## Извлечённый текст
<<<<

Вместе с жителями Рима за торжественным зрелищем триумфа пристально наблюдали летописцы, но ни те ни другие не догадались взглянуть на официальную трибуну, где сидели Ливия и Октавия, и по лицам обеих женщин попытаться понять, какие чувства ими владели. Неужели при виде колесницы триумфатора Ливию не охватил горделивый восторг от сознания того, что она — жена Цезаря? Или она, больше мать, чем супруга, ревниво сравнивала, кто выглядит лучше — ее сын или Марцелл? А Октавия? На кого глядела она, не отводя глаз — на двух юных всадников или на портрет Клеопатры? Она, конечно, никогда не встречалась в жизни с женщиной, на руках у которой скончался ее муж. И какие мысли бродили в ее голове, когда перед ней проходили двое из троих рожденных этой женщиной ее мужу детей — униженные, но живые?

>>>>

## Записи

<<<<

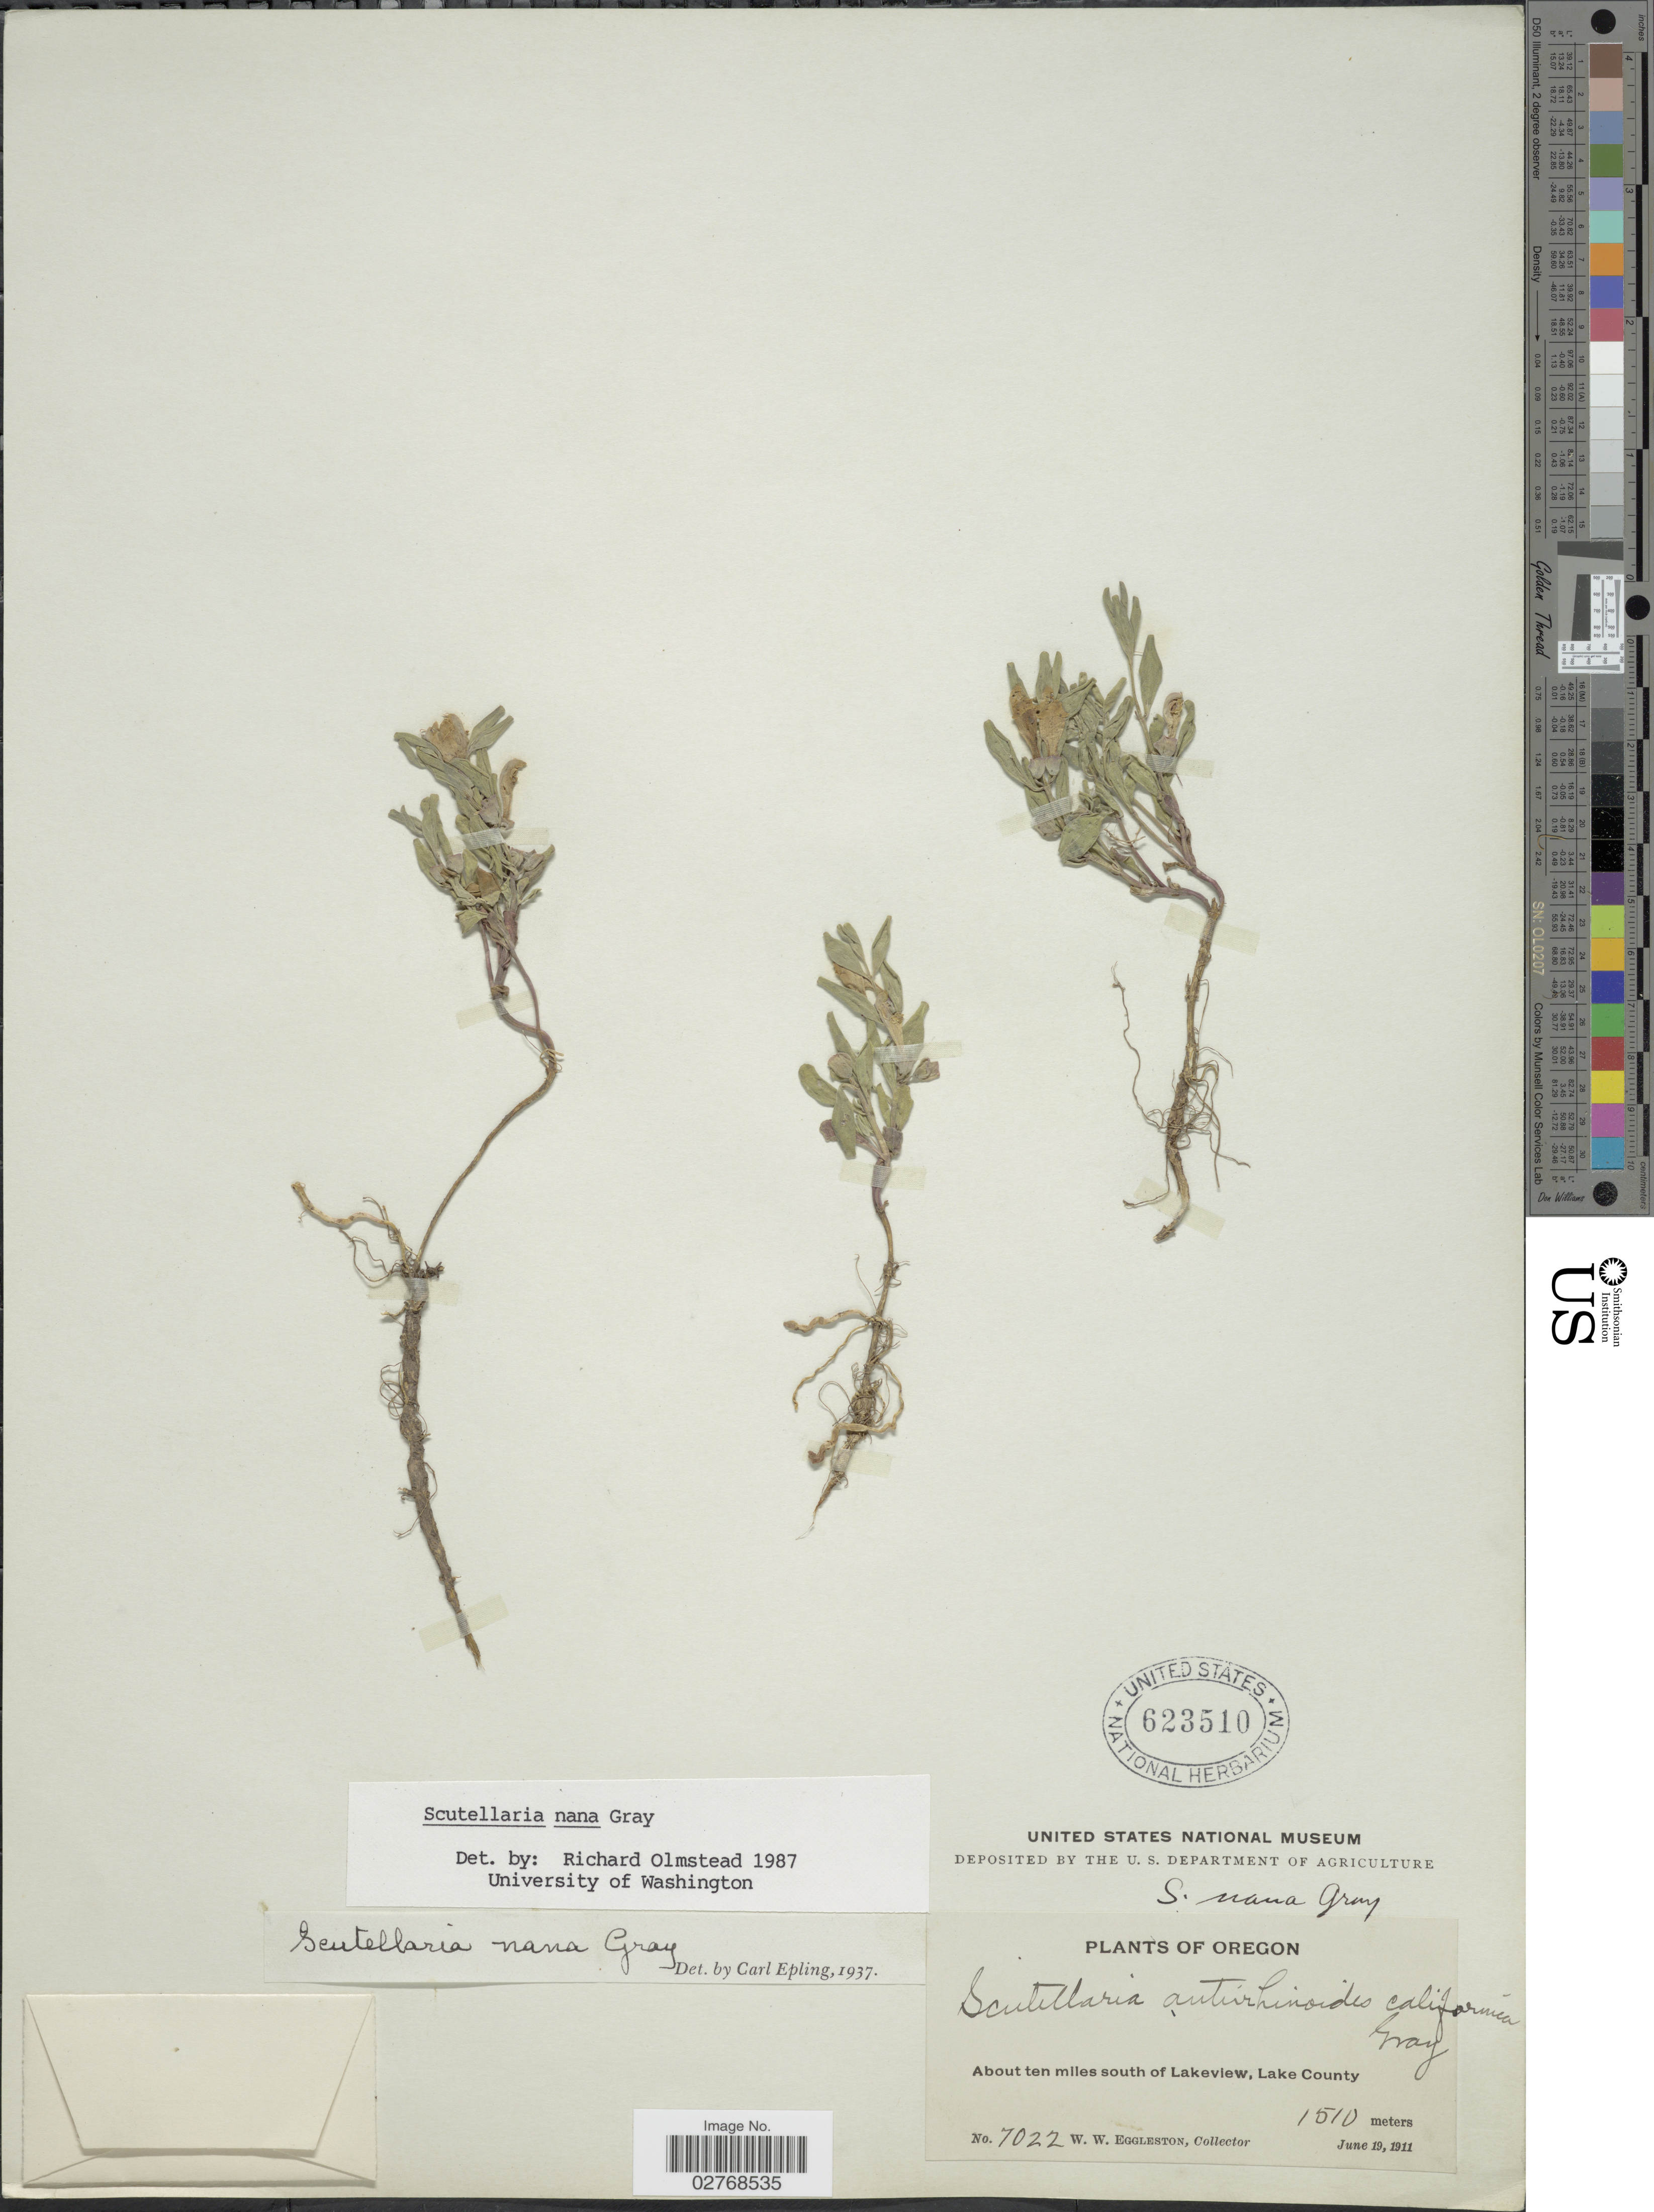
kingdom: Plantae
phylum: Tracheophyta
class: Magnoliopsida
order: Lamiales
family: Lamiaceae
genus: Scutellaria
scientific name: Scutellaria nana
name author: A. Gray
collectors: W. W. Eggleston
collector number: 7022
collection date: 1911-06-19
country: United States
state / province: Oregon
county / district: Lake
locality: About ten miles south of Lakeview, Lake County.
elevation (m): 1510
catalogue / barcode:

>>>>

## Задание A
Выпишите из отрывка о римском триумфе все имена людей, которые там упоминаются.
## Задание B
Слово в слово перепишите кусок отрывка о римском триумфе: начните там, где стоят слова «Вместе с жителями», и остановитесь после слов «униженные, но живые?».

## Результат A
Ливия, Октавия, Цезарь, Марцелл, Клеопатра

## Результат B
Вместе с жителями Рима за торжественным зрелищем триумфа пристально наблюдали летописцы, но ни те ни другие не догадались взглянуть на официальную трибуну, где сидели Ливия и Октавия, и по лицам обеих женщин попытаться понять, какие чувства ими владели. Неужели при виде колесницы триумфатора Ливию не охватил горделивый восторг от сознания того, что она — жена Цезаря? Или она, больше мать, чем супруга, ревниво сравнивала, кто выглядит лучше — ее сын или Марцелл? А Октавия? На кого глядела она, не отводя глаз — на двух юных всадников или на портрет Клеопатры? Она, конечно, никогда не встречалась в жизни с женщиной, на руках у которой скончался ее муж. И какие мысли бродили в ее голове, когда перед ней проходили двое из троих рожденных этой женщиной ее мужу детей — униженные, но живые?